I have worshipped America’s legendary cyclist since I was eight years old, when he won his fourth Tour de France gold. I read both of Lance’s autobiographies, memorizing the statistics of his medical struggles and cycling career (he still holds the American record for ascending the famously steep l’Alpe d’Huez — 37 minutes and 36 seconds). I was probably the first kid in my elementary school to sport a yellow Livestrong wristband and definitely the first to wear an entire dozen-pack on one wrist.
I even got Oakley sunglasses because Lance wore Oakleys. Except I wanted to wear mine all the time, so my optometrist indulged me by putting in prescription lenses.
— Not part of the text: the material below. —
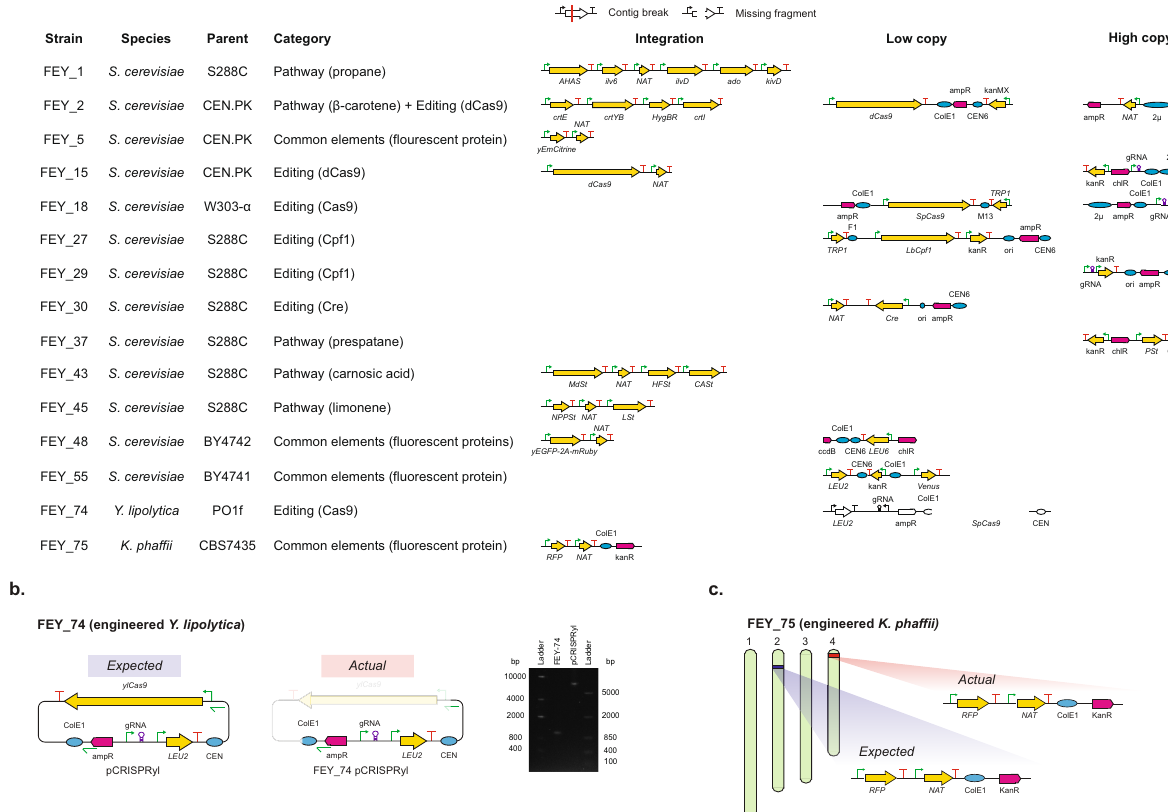
Fig. 2 Resolving signatures of engineering from the panel of engineered yeast strains. a Visual representation of the BLASTN results from querying known engineering signatures against Prymetime-assembled genome assemblies of the 15 engineered strains. Failure modes of genome assemblies were shown as red lines (contig break) and white spaces (missing fragment). The colored pathways and plasmids represent assemblies where all engineering signatures were found in contiguous sequences. b The expected CRISPR-Cas9 expression vector for FEY_74, an engineered Y. lipolytica strain, and the actual plasmid from the Prymetime genome assembly. The DNA agarose gel con fi rms the missing Cas9 cassette from the FEY_74 strain in comparison to the original pCRISPRyl plasmid. The agarose gel represents one experiment, where the PCR products of the pCRISPRyl plasmid and FEY_74 plasmid were processed in parallel. c Illustration showing the expected location of the RFP integration cassette into chromosome II of FEY_75, an engineered K. phaf fi i strain, and the actual location of the cassette into chromosome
I insisted these still be slightly tinted blue, because the height of my Lance obsession coincided with the height of my Bono worship. Bono always wore blue sunglasses indoors.
My dad — a cyclist himself — promised that I could get a proper road bike once I had ridden 300 miles on my awkward hybrid. When I hit the 300 mark (the unit of which mercifully had been reduced from miles to kilometers), I proudly selected a little blue road bike, made by Trek, of course, because Lance rode Trek. I named the treasured aluminum cycle — you guessed it — Lance.
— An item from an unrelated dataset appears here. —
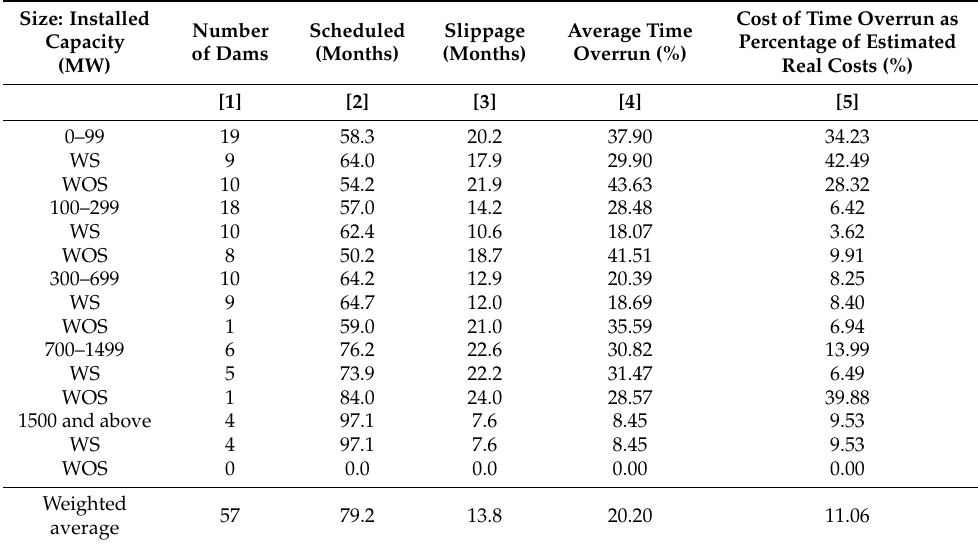
Table 9. Distribution of the cost of time overrun by size.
When headlines announced that the Texan was retiring from professional cycling after his 7th straight Tour de France victory, I cried in my bedroom. When he came out of retirement to ride the 2009 Tour, I camped out on the Champs-Elysées eight hours before my resurrected hero would appear there, zooming by for all of 2.8 seconds.
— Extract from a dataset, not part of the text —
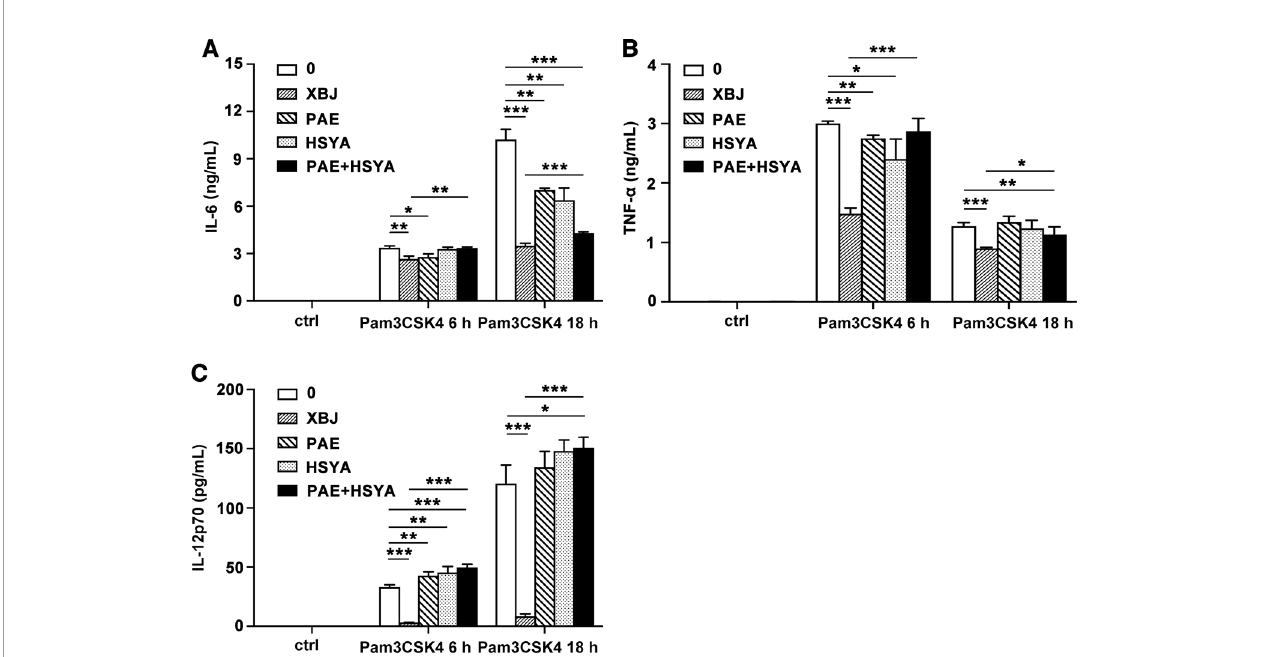
FIGURE 10 | Comparison of anti-in fl ammatory effects of XBJ and its main components. Mouse primary peritoneal macrophages were seeded at 3.5 × 10 5 cells/well in 24-well plates and cultured overnight. Cell were treated with XBJ (10 µl/ml), PAE (26.7 µg/ml), and HSYA (13.7 µg/ml) with or without Pam3CSK4 (100 ng/ml) for 3, 6, or 18 hours. The concentrations of IL-6 (A) , TNF- a (B) , and IL-12p70 (C) in the cell culture supernatant were detected by ELISA. Data were shown as mean ± SD (n=3). * , ** , ***Signi fi cantly different at p < 0.05, p < 0.01, and p < 0.001,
When it occurred to me that the hipster barista was likely wearing Lance’s sacred symbol ironically in light of the recent doping controversy, I forwent my 4 p.m. dark roast red eye — a big deal for me — and booked it out onto Wall.
When one is growing up as an English major, one has lots of disillusionment from which to suffer. It’ll break my heart, but eventually I will reconcile myself to the idea that the Northern Lights are scientifically explicable and are not actually proof that the alternate worlds of Philip Pullman’s “His Dark Materials” exist. After many years, I’ve even been able to accept that Zac Efron is not and will never be my boyfriend (and not only because he’s now four inches shorter than I). What I refuse to accept, however, is that use of relatively minor performance-enhancing methods discredits every achievement in a man’s personal life and professional career. Regardless of what horrifyingly intrusive personal information acrid media coverage reveals, the man overcame a 5 percent chance of survival to go on to win seven consecutive titles in the world’s most prestigious cycling competition. He is not a fraud and certainly does not deserve to have his mistakes strewn across the Internet to indulge the world’s schadenfreude.
Granted, I wasn’t raised by a teenage single mother, and (contrary to popular belief at the stage of life in which I wore blue-tinted Oakleys) I never had any testicles I could lose to cancer. I was a well-loved, well-off Brooklyn kid. Nevertheless, Lance taught me to fight. So maybe he fought dirty. It wasn’t steroids — it was his own blood that he was injecting into his body. It doesn’t delegitimize every success he experienced as a professional athlete, a significant contributor to cancer research, an inspiration for cancer victims and my childhood hero.
Ironic barista dude: Apply your cynical cultural commentary elsewhere. I still own my imitation U.S. Postal Service jersey.